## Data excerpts
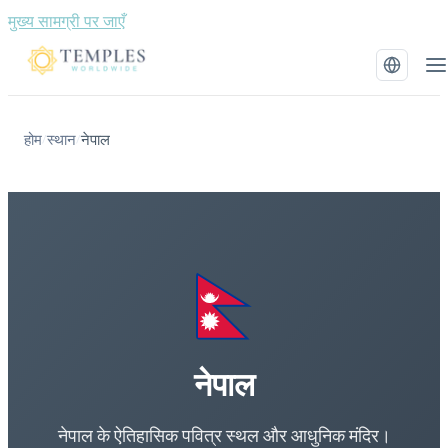
मुख्य सामग्री पर जाएँ
होम
स्थान
नेपाल
/
/
नेपाल
नेपाल के ऐतिहासिक पवित्र स्थल और आधुनिक मंदिर।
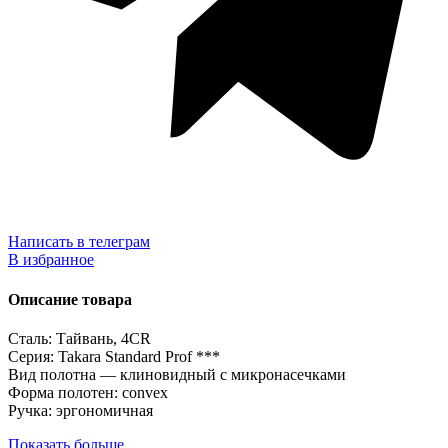
Написать в телеграм
В избранное
Описание товара
Сталь: Тайвань, 4CR
Серия: Takara Standard Prof ***
Вид полотна — клиновидный с микронасечками
Форма полотен: convex
Ручка: эргономичная
Показать больше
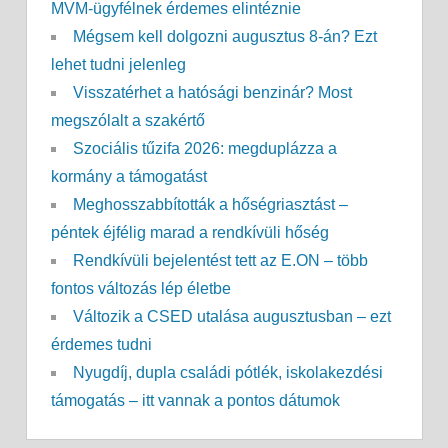
MVM-ügyfélnek érdemes elintéznie
Mégsem kell dolgozni augusztus 8-án? Ezt
lehet tudni jelenleg
Visszatérhet a hatósági benzinár? Most
megszólalt a szakértő
Szociális tűzifa 2026: megduplázza a
kormány a támogatást
Meghosszabbították a hőségriasztást –
péntek éjfélig marad a rendkívüli hőség
Rendkívüli bejelentést tett az E.ON – több
fontos változás lép életbe
Változik a CSED utalása augusztusban – ezt
érdemes tudni
Nyugdíj, dupla családi pótlék, iskolakezdési
támogatás – itt vannak a pontos dátumok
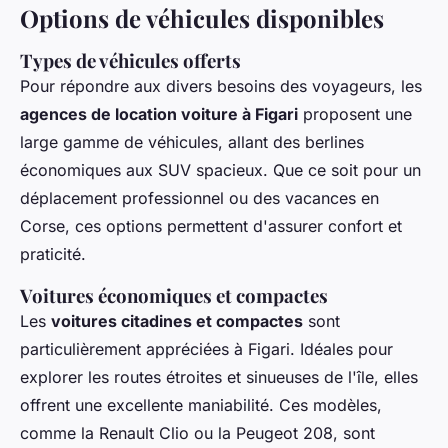
Options de véhicules disponibles
Types de véhicules offerts
Pour répondre aux divers besoins des voyageurs, les
agences de location voiture à Figari
proposent une
large gamme de véhicules, allant des berlines
économiques aux SUV spacieux. Que ce soit pour un
déplacement professionnel ou des vacances en
Corse, ces options permettent d'assurer confort et
praticité.
Voitures économiques et compactes
Les
voitures citadines et compactes
sont
particulièrement appréciées à Figari. Idéales pour
explorer les routes étroites et sinueuses de l'île, elles
offrent une excellente maniabilité. Ces modèles,
comme la Renault Clio ou la Peugeot 208, sont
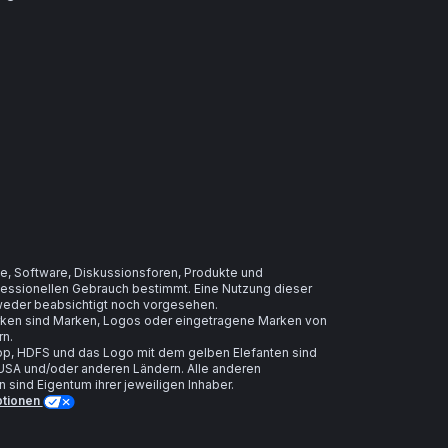
e, Software, Diskussionsforen, Produkte und
ofessionellen Gebrauch bestimmt. Eine Nutzung dieser
t weder beabsichtigt noch vorgesehen.
arken sind Marken, Logos oder eingetragene Marken von
rn.
, HDFS und das Logo mit dem gelben Elefanten sind
USA und/oder anderen Ländern. Alle anderen
ind Eigentum ihrer jeweiligen Inhaber.
ptionen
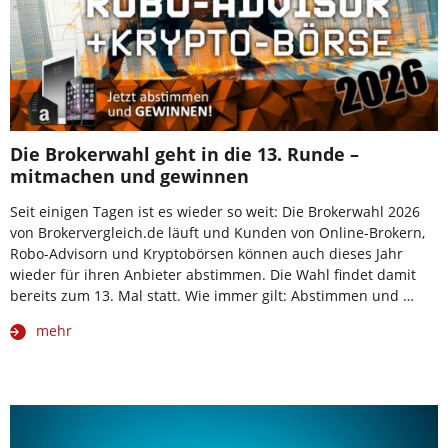
Die Brokerwahl geht in die 13. Runde –
mitmachen und gewinnen
Seit einigen Tagen ist es wieder so weit: Die Brokerwahl 2026
von Brokervergleich.de läuft und Kunden von Online-Brokern,
Robo-Advisorn und Kryptobörsen können auch dieses Jahr
wieder für ihren Anbieter abstimmen. Die Wahl findet damit
bereits zum 13. Mal statt. Wie immer gilt: Abstimmen und …
mehr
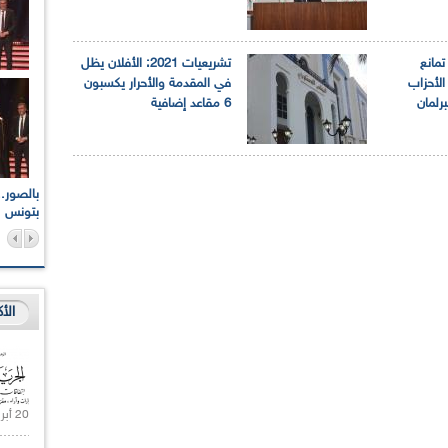
تمانع
تشريعيات 2021: الأفلان يظل
لأحزاب
في المقدمة والأحرار يكسبون
برلمان
6 مقاعد إضافية
اعات الوطنية والجهوية
الإذاعة الجزائرية تقف دقيقة صمت ترحما على أرواح شهداء
ر 2021
17 أكتوبر 1961
بتونس
الأ
20 أبريل 2021 |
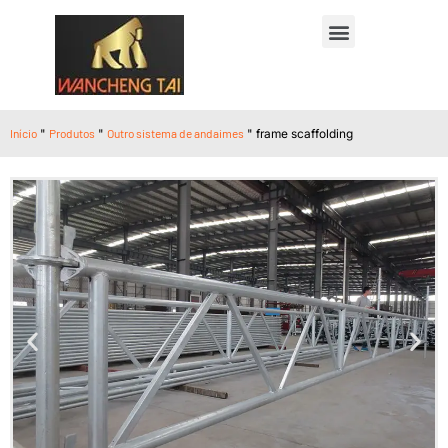
Início
"
Produtos
"
Outro sistema de andaimes
"
frame scaffolding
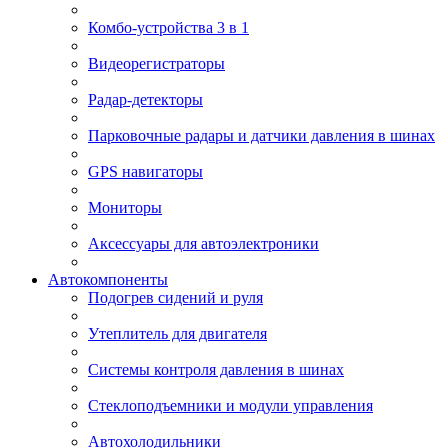
Комбо-устройства 3 в 1
Видеорегистраторы
Радар-детекторы
Парковочные радары и датчики давления в шинах
GPS навигаторы
Мониторы
Аксессуары для автоэлектроники
Автокомпоненты
Подогрев сидений и руля
Утеплитель для двигателя
Системы контроля давления в шинах
Стеклоподъемники и модули управления
Автохолодильники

## WHAT IS BEING ASKED
Reproduce every line of the data above verbatim, leaving out the pictures.

## RESULT OF THE TASK
मुख्य सामग्री पर जाएँ
होम
स्थान
नेपाल
/
/
नेपाल
नेपाल के ऐतिहासिक पवित्र स्थल और आधुनिक मंदिर।
Написать в телеграм
В избранное
Описание товара
Сталь: Тайвань, 4CR
Серия: Takara Standard Prof ***
Вид полотна — клиновидный с микронасечками
Форма полотен: convex
Ручка: эргономичная
Показать больше
MVM-ügyfélnek érdemes elintéznie
Mégsem kell dolgozni augusztus 8-án? Ezt
lehet tudni jelenleg
Visszatérhet a hatósági benzinár? Most
megszólalt a szakértő
Szociális tűzifa 2026: megduplázza a
kormány a támogatást
Meghosszabbították a hőségriasztást –
péntek éjfélig marad a rendkívüli hőség
Rendkívüli bejelentést tett az E.ON – több
fontos változás lép életbe
Változik a CSED utalása augusztusban – ezt
érdemes tudni
Nyugdíj, dupla családi pótlék, iskolakezdési
támogatás – itt vannak a pontos dátumok
Options de véhicules disponibles
Types de véhicules offerts
Pour répondre aux divers besoins des voyageurs, les
agences de location voiture à Figari
proposent une
large gamme de véhicules, allant des berlines
économiques aux SUV spacieux. Que ce soit pour un
déplacement professionnel ou des vacances en
Corse, ces options permettent d'assurer confort et
praticité.
Voitures économiques et compactes
Les
voitures citadines et compactes
sont
particulièrement appréciées à Figari. Idéales pour
explorer les routes étroites et sinueuses de l'île, elles
offrent une excellente maniabilité. Ces modèles,
comme la Renault Clio ou la Peugeot 208, sont
e, Software, Diskussionsforen, Produkte und
ofessionellen Gebrauch bestimmt. Eine Nutzung dieser
t weder beabsichtigt noch vorgesehen.
arken sind Marken, Logos oder eingetragene Marken von
rn.
, HDFS und das Logo mit dem gelben Elefanten sind
USA und/oder anderen Ländern. Alle anderen
ind Eigentum ihrer jeweiligen Inhaber.
ptionen
Die Brokerwahl geht in die 13. Runde –
mitmachen und gewinnen
Seit einigen Tagen ist es wieder so weit: Die Brokerwahl 2026
von Brokervergleich.de läuft und Kunden von Online-Brokern,
Robo-Advisorn und Kryptobörsen können auch dieses Jahr
wieder für ihren Anbieter abstimmen. Die Wahl findet damit
bereits zum 13. Mal statt. Wie immer gilt: Abstimmen und …
mehr
تمانع
تشريعيات 2021: الأفلان يظل
لأحزاب
في المقدمة والأحرار يكسبون
برلمان
6 مقاعد إضافية
اعات الوطنية والجهوية
الإذاعة الجزائرية تقف دقيقة صمت ترحما على أرواح شهداء
ر 2021
17 أكتوبر 1961
بتونس
الأ
20 أبريل 2021 |
Início
"
Produtos
"
Outro sistema de andaimes
"
frame scaffolding
Комбо-устройства 3 в 1
Видеорегистраторы
Радар-детекторы
Парковочные радары и датчики давления в шинах
GPS навигаторы
Мониторы
Аксессуары для автоэлектроники
Автокомпоненты
Подогрев сидений и руля
Утеплитель для двигателя
Системы контроля давления в шинах
Стеклоподъемники и модули управления
Автохолодильники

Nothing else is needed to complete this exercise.